The need to measure causal influences between random variables or processes in complex networks arises throughout academic disciplines. In four parts, we here develop techniques for measuring and estimating causal influences using tools from information theory, with the explicit goal of providing context for how information theoretic perspectives on causal influence fit within the vast and interdisciplinary body of work studying causality. Throughout the dissertation, we demonstrate the utility of the proposed methods with applications to physiologic, economic, and climatological datasets.
Beginning with a focus on time series, we present a modularized approach to finding the maximum a posteriori estimate of a latent time series that obeys a dynamic stochastic model and is observed through noisy measurements. We specifically consider modern signal processing problems with non-Markov signal dynamics (e.g., group sparsity) and/or non-Gaussian measurement models (e.g., point process observation models used in neuroscience).
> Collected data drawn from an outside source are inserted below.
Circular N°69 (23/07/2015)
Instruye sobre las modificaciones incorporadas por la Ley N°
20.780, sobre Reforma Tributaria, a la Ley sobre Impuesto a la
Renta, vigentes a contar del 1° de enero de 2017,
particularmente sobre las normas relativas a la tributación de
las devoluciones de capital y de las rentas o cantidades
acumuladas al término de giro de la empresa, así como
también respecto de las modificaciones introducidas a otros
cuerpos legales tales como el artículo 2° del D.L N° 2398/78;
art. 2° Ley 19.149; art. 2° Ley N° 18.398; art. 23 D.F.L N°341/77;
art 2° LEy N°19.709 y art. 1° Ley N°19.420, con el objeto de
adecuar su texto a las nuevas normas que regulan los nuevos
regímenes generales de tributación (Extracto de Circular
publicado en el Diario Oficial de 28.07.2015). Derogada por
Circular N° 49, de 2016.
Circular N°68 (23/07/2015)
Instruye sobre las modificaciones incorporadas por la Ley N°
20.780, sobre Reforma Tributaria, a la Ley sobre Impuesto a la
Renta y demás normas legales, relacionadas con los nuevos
Importantly, this framework can be leveraged in the estimation of the latent parameters specifying the probability distribution of a time series, which is a fundamental step in the estimation of causal influences between time series.
Second, we study the conditions under which directed information, a popular information theoretic notion of causal influence between time series, can be estimated without bias. While the assumptions made by estimators of directed information are often presented explicitly, a characterization of when we can expect these assumptions to hold is lacking. Using the concept of d-separation from Bayesian networks, we present sufficient and almost everywhere necessary conditions for which proposed estimators can be implemented without bias. We further introduce a notion of partial directed information, which can be used to bound the bias under a milder set of assumptions.
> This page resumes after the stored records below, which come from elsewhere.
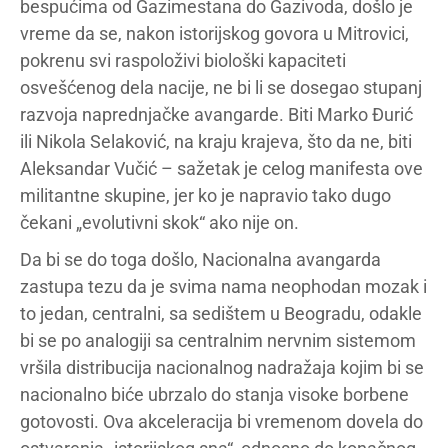
bespućima od Gazimestana do Gazivoda, došlo je
vreme da se, nakon istorijskog govora u Mitrovici,
pokrenu svi raspoloživi biološki kapaciteti
osvešćenog dela nacije, ne bi li se dosegao stupanj
razvoja naprednjačke avangarde. Biti Marko Đurić
ili Nikola Selaković, na kraju krajeva, što da ne, biti
Aleksandar Vučić – sažetak je celog manifesta ove
militantne skupine, jer ko je napravio tako dugo
čekani „evolutivni skok“ ako nije on.
Da bi se do toga došlo, Nacionalna avangarda
zastupa tezu da je svima nama neophodan mozak i
to jedan, centralni, sa sedištem u Beogradu, odakle
bi se po analogiji sa centralnim nervnim sistemom
vršila distribucija nacionalnog nadražaja kojim bi se
nacionalno biće ubrzalo do stanja visoke borbene
gotovosti. Ova akceleracija bi vremenom dovela do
Third, we present a sample path dependent measure of causal influence between time series. The proposed measure is a random sequence, a realization of which enables identification of specific patterns that give rise to high levels of causal influence. We demonstrate how sequential prediction theory may be leveraged to estimate the proposed causal measure and introduce a notion of regret for assessing the performance of such estimators which we subsequently bound.
Finally, we extend our focus to general causal graphs and show that information theoretic measures of causal influence are fundamentally different from mainstream (e.g. statistical) notions in that they (1) compare distributions over the effect rather than values of the effect and (2) are defined with respect to random variables representing a cause rather than specific values of a cause. We leverage perspectives from the statistical causality literature to present a novel information theoretic framework for measuring direct, indirect, and total causal effects in natural complex networks. In addition to endowing information theoretic approaches with an enhanced "resolution," the proposed framework uniquely elucidates the relationship between the information theoretic and statistical perspectives on causality.